En dehors de cette lecture historique, ou politique (on ne se refait pas), et en dehors aussi de l'intérêt d'une intrigue policière efficace et prenante, il faut bien revenir à l'uchronie proprement dite, et à ce qui fait sa valeur. Il ne s'agit pas ici de l'intérêt intellectuel d'une construction logique qui, à partir d'un détail, bouleverse l'histoire par un effet de boule de neige détaillé. La façon dont l'Allemagne a triomphé est escamotée — c'est d'ailleurs assez fréquent dans cette catégorie d'histoires parallèles, sans doute parce que l'angoisse générée par une telle perspective suffit à fasciner le lecteur, peut-être parce que dans un tel univers le jeu intellectuel des causes et des conséquences serait quelque peu vain, si ce n'est vaguement indécent. L'intérêt se concentre donc sur la description du monde auquel on aboutit. On vient d'évoquer et ses limites et ses qualités. À la lecture, on trouvera d'autres éléments allant dans le même sens. La part de satire, c'est à dire de discours indirect sur notre univers réel, n'est pas oubliée ; on ne jettera pas le manteau de Noé sur le coup de griffe anti-européen, qui colporte quelques remugles d'europhobie tory, mais le rappel de l'attitude de certains représentants de nos démocraties (le Kennedy plus haut cité) face au nazisme n'est peut-être pas inintéressant ; de même, le roman, écrit peu de temps après la chute du bloc de l'Est, dit des choses qui valent d'être prises en compte, parce qu'elles sont ambiguës et ouvertes, sur la politique de la détente : en apparence, il la condamne, à travers le voyage berlinois du président américain, dont la couverture affirme, sans grande justification d'ailleurs, qu'elle marquera « la fin du monde libre », « et pour un millénaire », mais on trouve aussi l'idée qu'avec le temps, le système nazi ne peut que se déliter, s'effondrer, et que la détente peut accélérer le processus… L'uchronie, comme toute science-fiction, parle aussi du présent, et c'est une de ses vertus, qu'on soit d'accord ou non avec les conceptions de l'auteur.

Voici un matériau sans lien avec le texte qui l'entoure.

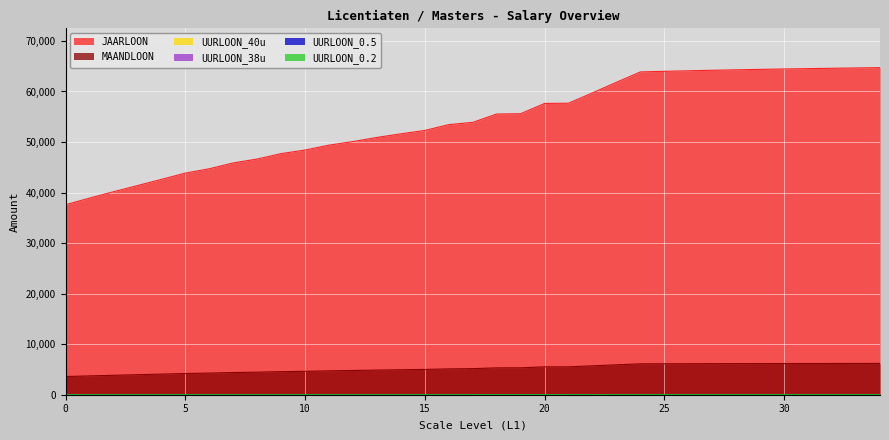

Rank the categories by JAARLOON value from lowest to highest.

0, 1, 2, 3, 4, 5, 6, 7, 8, 9, 10, 11, 12, 13, 14, 15, 16, 17, 18, 19, 20, 21, 22, 23, 24, 25, 26, 27, 28, 29, 30, 31, 32, 33, 34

Reste qu'intellectuellement (sinon commercialement), il ne suffirait pas d'une intrigue policière efficacement menée, et d'un univers plausible, même égayés ( ?) de quelques clins d'œil. La simple juxtaposition laisserait un goût d'inachevé. Et, de fait, il y a convergence entre les traits majeurs de l'univers dépeint et l'enquête policière commencée avec la mort presque anodine de dignitaires du régime à la retraite. L'anecdote rejoint l'Histoire. Et on retrouve le génocide, après un parcours assez bien agencé pour qu'on n'en donne pas prématurément la clé. D'où une cohérence qui est, sans doute, une des forces, et peut-être la force essentielle du livre.

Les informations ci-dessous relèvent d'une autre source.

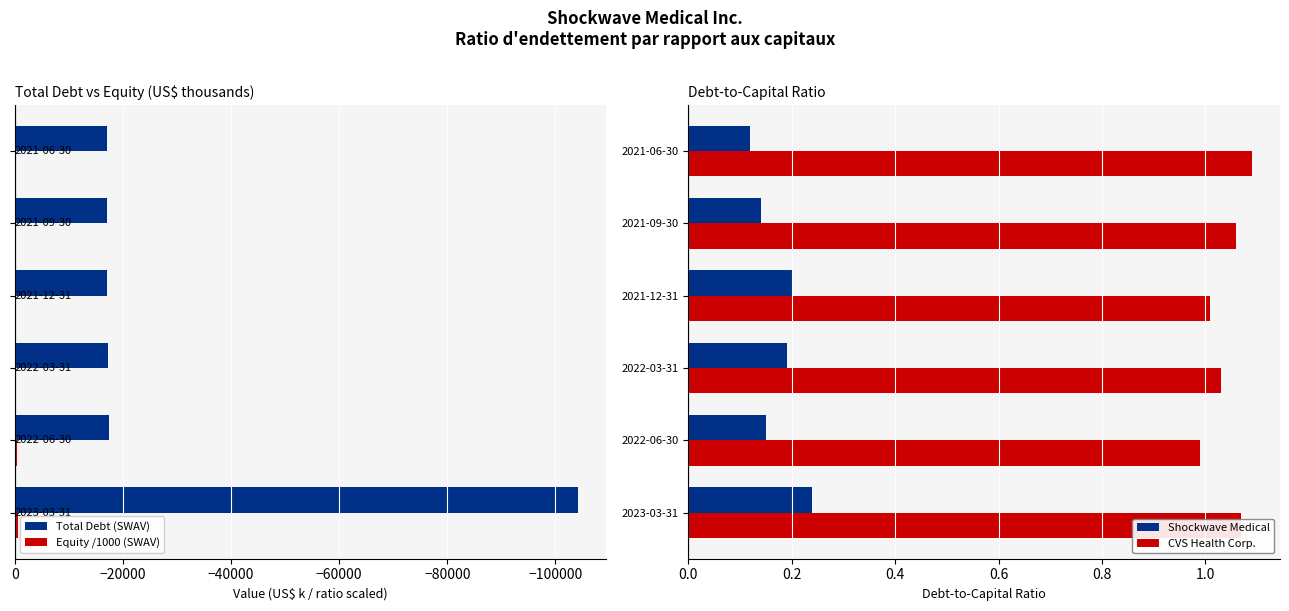

What is the sum of all Total Debt (SWAV) values?

-190018.0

On aura compris que le critique est enthousiaste. Ou du moins très favorable. Qu'il l'est comme lecteur naïf qui, sans rechercher particulièrement les thrillers bien fabriqués accepte de se laisser captiver de temps en temps par l'un d'entre eux, qu'il l'est comme historien et comme citoyen exaspéré par les divagations négationnistes, qu'il l'est aussi parce qu'il est convaincu de la nécessité de parler, le plus possible, des romans relevant de la science-fiction et de ses maintes succursales, mais publiés hors des collections bien repérées par les amateurs du genre — ce qui a beaucoup moins d'importance dans l'absolu, mais peut-être plus dans les colonnes de KWS — d'autant que le reste fait partie du paquet-cadeau.